Copy out the diary entries about Ann below word for word, leaving nothing out.

__DOCUMENT SEGMENT__.
☆ ☆ ☆ ☆ ☆
Today I've seen Ann, and chated with her for about 2 hours. That was a really really lovely period of time for me. We talked a lot, almost concluding everything. However, on the way back to the academy, she told me that she had no feeling on me, and we are just friends. That's it! It reminded me the song Ordinary Friend sang by David Tao when I saw the words sent by the signal: Dang Ni Shuo I...I only wanna be your friend, Zuo Ge Peng You.Wo Zai...Ni Xin Zhong Zhi Shi just a friend, Bu Shi Qing Ren. Wo Gan Ji Ni Dui Wo Zhe Yang De Tan Bai,Dan Wo Gei Ni De Ai Que Zan Shi Shou Bu Hui Lai. So I...Wo Bu Neng Zhi Shi be your friend!! Yeah, That's right, I can not just be your friend!!!
Sean, 09/7/2006 10:56PM
To Write Down The Ponescript of Yesterday
Yesterday I've almost forgotten to write down this important info: June 25th is the birthday of Novosibirsk, my Bao Bei Ann's home town. Well, I find that I began to know her step by step, and that's a good news to me, isn't it? The day of Her arriving is coming soon, so I also begin to miss her day by day!! Looking forward to her arriving indeed!!
Yours in the evident hasty, Sean
A Not Bad Day Today I went to the internet cafe at the hot noon, and got the mail from Ann, through it is almost the original CAFE, or even just a place where there are lots of abandoned computers connected with the internet!!! Anyway, I finally get Ann's mail, so everything for me is worthy! From her words, I know she's great~~Hehe, a very good news to me!! Recently I find that she can effect my behavior, my mood, even my goal to the life, through she has not a little aware of it, so weird and so magic, isn't it? Not as to her, even I am surprised by myself! Do I really fall in love with her???? I have got no idea, but who can tell me??? Maybe the only one who can is Ann!!! Oh my god, sometimes I even think about marrying her!!! How could I think about like that??? I must be crazy! Ann, please please come here more and more quickly!!! I can't wait any more!!! I wanna go to the canival and the expo hand in hand with you, screaming together on the top of the space rader, snapping together on the wooden floating bed, and kissing in the air of love!!! I think I do fall in love with this special russian girl who bumped into my life suddenly! Will she change my future a lot?? Who knows? I'm sure the best way is let it be what it is gonna be, right?? Let time certify whether we are the one for each other in fate!!! Time will tell everything!! God bless me, A-men!!
☆ ☆ ☆ ☆ ☆
__MATERIAL PROVIDED__.

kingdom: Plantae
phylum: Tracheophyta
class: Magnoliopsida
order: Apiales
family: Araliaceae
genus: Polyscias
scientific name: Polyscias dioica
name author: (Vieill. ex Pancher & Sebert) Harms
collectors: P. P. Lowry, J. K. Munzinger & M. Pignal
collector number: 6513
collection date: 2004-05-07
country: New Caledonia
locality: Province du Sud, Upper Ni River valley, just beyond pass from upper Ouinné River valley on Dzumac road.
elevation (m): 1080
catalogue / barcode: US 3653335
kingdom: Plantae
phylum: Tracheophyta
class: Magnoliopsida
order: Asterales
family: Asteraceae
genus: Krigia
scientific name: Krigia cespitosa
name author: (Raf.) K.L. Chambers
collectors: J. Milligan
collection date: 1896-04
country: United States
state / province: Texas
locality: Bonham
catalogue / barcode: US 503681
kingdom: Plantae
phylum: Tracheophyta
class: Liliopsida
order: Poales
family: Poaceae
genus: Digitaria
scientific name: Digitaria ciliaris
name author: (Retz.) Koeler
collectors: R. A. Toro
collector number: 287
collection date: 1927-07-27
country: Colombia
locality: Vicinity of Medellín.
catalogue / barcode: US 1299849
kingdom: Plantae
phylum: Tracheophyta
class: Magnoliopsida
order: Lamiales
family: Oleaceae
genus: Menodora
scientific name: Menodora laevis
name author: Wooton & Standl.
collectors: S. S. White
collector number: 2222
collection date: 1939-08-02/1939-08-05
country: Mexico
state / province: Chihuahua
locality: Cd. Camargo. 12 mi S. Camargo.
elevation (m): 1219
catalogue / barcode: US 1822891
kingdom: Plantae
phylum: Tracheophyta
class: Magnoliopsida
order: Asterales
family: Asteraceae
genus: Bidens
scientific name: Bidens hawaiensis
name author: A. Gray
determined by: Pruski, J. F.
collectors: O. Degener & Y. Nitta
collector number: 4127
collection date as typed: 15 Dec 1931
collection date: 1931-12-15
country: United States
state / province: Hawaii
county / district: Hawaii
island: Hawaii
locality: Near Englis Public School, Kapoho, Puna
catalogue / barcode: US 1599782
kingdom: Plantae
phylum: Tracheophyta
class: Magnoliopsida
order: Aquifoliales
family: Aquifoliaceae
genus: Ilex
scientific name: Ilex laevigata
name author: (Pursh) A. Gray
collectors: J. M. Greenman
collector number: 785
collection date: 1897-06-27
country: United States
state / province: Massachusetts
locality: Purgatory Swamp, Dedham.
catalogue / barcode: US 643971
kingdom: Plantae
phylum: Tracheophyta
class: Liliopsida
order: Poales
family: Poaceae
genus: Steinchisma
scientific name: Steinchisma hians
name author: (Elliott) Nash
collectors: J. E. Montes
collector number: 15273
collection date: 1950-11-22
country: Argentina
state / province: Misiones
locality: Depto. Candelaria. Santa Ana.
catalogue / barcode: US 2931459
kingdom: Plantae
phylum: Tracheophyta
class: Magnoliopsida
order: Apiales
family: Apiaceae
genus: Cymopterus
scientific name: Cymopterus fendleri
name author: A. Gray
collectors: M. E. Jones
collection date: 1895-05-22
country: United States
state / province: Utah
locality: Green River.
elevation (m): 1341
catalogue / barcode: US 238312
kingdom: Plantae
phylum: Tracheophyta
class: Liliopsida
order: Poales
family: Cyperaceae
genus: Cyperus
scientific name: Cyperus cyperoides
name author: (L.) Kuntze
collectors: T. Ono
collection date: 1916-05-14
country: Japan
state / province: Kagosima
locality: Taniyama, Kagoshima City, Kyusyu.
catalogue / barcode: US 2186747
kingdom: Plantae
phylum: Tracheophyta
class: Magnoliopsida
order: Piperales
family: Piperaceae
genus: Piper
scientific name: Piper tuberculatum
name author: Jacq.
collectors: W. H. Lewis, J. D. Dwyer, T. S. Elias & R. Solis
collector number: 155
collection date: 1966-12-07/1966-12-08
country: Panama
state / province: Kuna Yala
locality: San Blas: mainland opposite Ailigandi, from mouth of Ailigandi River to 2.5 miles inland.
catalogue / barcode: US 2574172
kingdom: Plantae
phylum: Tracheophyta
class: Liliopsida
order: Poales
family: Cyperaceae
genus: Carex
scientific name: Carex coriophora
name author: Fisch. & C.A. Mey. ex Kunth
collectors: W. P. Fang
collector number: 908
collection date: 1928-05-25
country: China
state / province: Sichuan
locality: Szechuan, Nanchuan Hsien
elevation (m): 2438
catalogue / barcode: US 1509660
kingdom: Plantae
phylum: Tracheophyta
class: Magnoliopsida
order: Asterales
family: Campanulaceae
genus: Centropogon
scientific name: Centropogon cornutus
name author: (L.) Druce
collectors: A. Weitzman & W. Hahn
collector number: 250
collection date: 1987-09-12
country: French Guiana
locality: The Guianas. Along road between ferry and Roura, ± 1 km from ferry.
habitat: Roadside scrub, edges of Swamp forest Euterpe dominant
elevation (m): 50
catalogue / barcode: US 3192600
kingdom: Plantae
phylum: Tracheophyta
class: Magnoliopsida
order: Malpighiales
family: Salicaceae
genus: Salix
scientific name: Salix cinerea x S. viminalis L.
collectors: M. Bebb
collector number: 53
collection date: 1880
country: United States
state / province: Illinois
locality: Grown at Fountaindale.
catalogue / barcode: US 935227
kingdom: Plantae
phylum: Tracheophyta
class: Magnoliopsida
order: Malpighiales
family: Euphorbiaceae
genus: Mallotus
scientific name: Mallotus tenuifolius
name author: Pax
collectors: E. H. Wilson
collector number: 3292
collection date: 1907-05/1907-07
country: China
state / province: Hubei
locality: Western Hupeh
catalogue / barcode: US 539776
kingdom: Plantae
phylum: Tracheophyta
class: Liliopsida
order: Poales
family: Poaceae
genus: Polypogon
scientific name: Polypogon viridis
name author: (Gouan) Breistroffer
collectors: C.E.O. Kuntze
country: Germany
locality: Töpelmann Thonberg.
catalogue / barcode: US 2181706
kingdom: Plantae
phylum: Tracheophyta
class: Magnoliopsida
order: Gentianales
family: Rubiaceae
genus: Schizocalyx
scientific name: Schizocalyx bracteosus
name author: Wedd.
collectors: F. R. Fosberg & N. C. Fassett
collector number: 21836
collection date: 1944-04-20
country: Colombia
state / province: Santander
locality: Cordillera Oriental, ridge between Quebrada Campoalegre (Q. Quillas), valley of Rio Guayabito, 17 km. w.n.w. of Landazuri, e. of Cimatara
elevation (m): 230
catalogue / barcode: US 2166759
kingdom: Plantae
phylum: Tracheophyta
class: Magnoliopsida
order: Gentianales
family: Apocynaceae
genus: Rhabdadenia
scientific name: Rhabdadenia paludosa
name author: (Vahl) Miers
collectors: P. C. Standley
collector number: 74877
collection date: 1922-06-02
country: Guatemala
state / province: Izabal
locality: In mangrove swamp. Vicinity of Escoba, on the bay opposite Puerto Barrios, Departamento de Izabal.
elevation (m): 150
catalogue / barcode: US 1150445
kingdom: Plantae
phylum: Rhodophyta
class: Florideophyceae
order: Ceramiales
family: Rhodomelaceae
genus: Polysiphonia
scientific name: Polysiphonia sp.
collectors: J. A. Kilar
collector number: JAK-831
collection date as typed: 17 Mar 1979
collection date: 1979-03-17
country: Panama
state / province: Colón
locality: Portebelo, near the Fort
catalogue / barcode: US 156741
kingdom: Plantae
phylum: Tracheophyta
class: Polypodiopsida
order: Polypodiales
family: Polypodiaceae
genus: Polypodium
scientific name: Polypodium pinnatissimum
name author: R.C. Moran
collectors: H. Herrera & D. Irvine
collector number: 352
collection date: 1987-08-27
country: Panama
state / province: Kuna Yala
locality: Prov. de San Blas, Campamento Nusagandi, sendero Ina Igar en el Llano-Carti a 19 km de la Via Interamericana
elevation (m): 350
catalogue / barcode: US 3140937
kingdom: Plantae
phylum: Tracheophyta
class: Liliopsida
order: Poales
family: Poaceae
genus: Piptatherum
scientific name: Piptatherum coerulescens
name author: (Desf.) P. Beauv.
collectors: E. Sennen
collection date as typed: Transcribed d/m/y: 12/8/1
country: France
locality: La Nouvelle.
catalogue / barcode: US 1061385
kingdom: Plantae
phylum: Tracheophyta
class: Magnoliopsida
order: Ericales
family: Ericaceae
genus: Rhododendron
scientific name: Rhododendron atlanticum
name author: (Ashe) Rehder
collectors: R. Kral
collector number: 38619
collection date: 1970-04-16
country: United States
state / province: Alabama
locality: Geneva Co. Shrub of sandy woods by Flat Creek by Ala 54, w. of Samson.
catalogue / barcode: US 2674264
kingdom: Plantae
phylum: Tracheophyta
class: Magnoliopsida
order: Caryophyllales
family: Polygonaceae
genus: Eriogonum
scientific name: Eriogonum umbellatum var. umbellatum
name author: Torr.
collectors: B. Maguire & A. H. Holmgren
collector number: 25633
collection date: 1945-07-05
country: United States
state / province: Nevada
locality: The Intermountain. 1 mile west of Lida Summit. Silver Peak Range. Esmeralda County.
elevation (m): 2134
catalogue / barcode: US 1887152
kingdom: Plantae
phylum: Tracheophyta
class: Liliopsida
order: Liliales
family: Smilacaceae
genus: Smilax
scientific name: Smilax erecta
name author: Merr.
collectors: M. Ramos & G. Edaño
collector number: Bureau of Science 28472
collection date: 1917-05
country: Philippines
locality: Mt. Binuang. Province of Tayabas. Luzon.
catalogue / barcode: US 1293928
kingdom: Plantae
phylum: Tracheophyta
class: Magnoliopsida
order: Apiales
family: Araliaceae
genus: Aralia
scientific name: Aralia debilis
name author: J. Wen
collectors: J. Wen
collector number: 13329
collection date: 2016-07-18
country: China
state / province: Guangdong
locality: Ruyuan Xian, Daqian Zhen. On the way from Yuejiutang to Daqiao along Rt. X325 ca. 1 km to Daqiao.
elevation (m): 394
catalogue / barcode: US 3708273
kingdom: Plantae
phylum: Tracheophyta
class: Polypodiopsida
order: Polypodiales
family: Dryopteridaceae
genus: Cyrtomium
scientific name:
☆ ☆ ☆ ☆ ☆
__TASK ANSWER__.
Today I've seen Ann, and chated with her for about 2 hours. That was a really really lovely period of time for me. We talked a lot, almost concluding everything. However, on the way back to the academy, she told me that she had no feeling on me, and we are just friends. That's it! It reminded me the song Ordinary Friend sang by David Tao when I saw the words sent by the signal: Dang Ni Shuo I...I only wanna be your friend, Zuo Ge Peng You.Wo Zai...Ni Xin Zhong Zhi Shi just a friend, Bu Shi Qing Ren. Wo Gan Ji Ni Dui Wo Zhe Yang De Tan Bai,Dan Wo Gei Ni De Ai Que Zan Shi Shou Bu Hui Lai. So I...Wo Bu Neng Zhi Shi be your friend!! Yeah, That's right, I can not just be your friend!!!
Sean, 09/7/2006 10:56PM
To Write Down The Ponescript of Yesterday
Yesterday I've almost forgotten to write down this important info: June 25th is the birthday of Novosibirsk, my Bao Bei Ann's home town. Well, I find that I began to know her step by step, and that's a good news to me, isn't it? The day of Her arriving is coming soon, so I also begin to miss her day by day!! Looking forward to her arriving indeed!!
Yours in the evident hasty, Sean
A Not Bad Day Today I went to the internet cafe at the hot noon, and got the mail from Ann, through it is almost the original CAFE, or even just a place where there are lots of abandoned computers connected with the internet!!! Anyway, I finally get Ann's mail, so everything for me is worthy! From her words, I know she's great~~Hehe, a very good news to me!! Recently I find that she can effect my behavior, my mood, even my goal to the life, through she has not a little aware of it, so weird and so magic, isn't it? Not as to her, even I am surprised by myself! Do I really fall in love with her???? I have got no idea, but who can tell me??? Maybe the only one who can is Ann!!! Oh my god, sometimes I even think about marrying her!!! How could I think about like that??? I must be crazy! Ann, please please come here more and more quickly!!! I can't wait any more!!! I wanna go to the canival and the expo hand in hand with you, screaming together on the top of the space rader, snapping together on the wooden floating bed, and kissing in the air of love!!! I think I do fall in love with this special russian girl who bumped into my life suddenly! Will she change my future a lot?? Who knows? I'm sure the best way is let it be what it is gonna be, right?? Let time certify whether we are the one for each other in fate!!! Time will tell everything!! God bless me, A-men!!